WORK INSTRUCTION »
Print out the records precisely, keeping each line identical to its source.

——————————

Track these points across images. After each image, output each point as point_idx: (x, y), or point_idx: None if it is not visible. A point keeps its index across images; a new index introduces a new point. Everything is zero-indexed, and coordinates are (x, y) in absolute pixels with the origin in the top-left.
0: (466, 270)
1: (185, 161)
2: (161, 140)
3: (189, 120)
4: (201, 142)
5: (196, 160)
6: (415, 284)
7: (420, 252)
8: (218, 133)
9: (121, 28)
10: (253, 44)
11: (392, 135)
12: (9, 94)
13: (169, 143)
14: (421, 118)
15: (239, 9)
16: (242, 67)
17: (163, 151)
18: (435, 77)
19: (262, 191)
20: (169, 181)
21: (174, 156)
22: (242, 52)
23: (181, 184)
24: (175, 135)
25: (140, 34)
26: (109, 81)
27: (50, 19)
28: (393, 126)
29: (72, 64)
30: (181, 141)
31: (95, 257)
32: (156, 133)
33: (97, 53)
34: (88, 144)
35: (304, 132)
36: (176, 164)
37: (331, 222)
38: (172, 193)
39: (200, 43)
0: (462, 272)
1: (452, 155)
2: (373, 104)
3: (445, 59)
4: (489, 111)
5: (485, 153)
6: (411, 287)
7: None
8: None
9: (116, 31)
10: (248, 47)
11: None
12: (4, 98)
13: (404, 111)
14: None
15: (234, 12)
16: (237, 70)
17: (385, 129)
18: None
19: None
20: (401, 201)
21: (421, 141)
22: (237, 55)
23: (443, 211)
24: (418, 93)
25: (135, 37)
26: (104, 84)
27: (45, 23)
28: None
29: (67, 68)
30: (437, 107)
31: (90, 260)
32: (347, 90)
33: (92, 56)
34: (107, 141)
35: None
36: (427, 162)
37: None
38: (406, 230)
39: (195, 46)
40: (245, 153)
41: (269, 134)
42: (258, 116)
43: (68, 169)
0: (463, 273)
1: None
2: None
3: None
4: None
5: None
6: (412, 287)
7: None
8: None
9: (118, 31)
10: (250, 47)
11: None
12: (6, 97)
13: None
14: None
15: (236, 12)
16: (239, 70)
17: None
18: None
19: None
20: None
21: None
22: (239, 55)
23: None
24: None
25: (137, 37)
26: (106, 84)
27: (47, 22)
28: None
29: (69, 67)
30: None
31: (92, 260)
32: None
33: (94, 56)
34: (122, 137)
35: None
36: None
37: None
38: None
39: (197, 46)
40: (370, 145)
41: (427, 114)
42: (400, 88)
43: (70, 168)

——————————

RESULT »
Track these points across images. After each image, output each point as point_idx: (x, y), or point_idx: None if it is not visible. A point keeps its index across images; a new index introduces a new point. Everything is zero-indexed, and coordinates are (x, y) in absolute pixels with the origin in the top-left.
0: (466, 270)
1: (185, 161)
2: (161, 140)
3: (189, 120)
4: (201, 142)
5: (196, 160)
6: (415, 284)
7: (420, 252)
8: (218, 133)
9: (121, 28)
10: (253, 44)
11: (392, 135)
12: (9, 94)
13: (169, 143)
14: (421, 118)
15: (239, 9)
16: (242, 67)
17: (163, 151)
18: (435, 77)
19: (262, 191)
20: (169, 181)
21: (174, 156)
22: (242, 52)
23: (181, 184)
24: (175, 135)
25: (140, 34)
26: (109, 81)
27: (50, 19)
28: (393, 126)
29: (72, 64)
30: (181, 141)
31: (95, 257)
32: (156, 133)
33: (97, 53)
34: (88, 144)
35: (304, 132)
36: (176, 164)
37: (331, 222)
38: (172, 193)
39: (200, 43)
0: (462, 272)
1: (452, 155)
2: (373, 104)
3: (445, 59)
4: (489, 111)
5: (485, 153)
6: (411, 287)
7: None
8: None
9: (116, 31)
10: (248, 47)
11: None
12: (4, 98)
13: (404, 111)
14: None
15: (234, 12)
16: (237, 70)
17: (385, 129)
18: None
19: None
20: (401, 201)
21: (421, 141)
22: (237, 55)
23: (443, 211)
24: (418, 93)
25: (135, 37)
26: (104, 84)
27: (45, 23)
28: None
29: (67, 68)
30: (437, 107)
31: (90, 260)
32: (347, 90)
33: (92, 56)
34: (107, 141)
35: None
36: (427, 162)
37: None
38: (406, 230)
39: (195, 46)
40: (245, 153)
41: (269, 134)
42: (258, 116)
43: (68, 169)
0: (463, 273)
1: None
2: None
3: None
4: None
5: None
6: (412, 287)
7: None
8: None
9: (118, 31)
10: (250, 47)
11: None
12: (6, 97)
13: None
14: None
15: (236, 12)
16: (239, 70)
17: None
18: None
19: None
20: None
21: None
22: (239, 55)
23: None
24: None
25: (137, 37)
26: (106, 84)
27: (47, 22)
28: None
29: (69, 67)
30: None
31: (92, 260)
32: None
33: (94, 56)
34: (122, 137)
35: None
36: None
37: None
38: None
39: (197, 46)
40: (370, 145)
41: (427, 114)
42: (400, 88)
43: (70, 168)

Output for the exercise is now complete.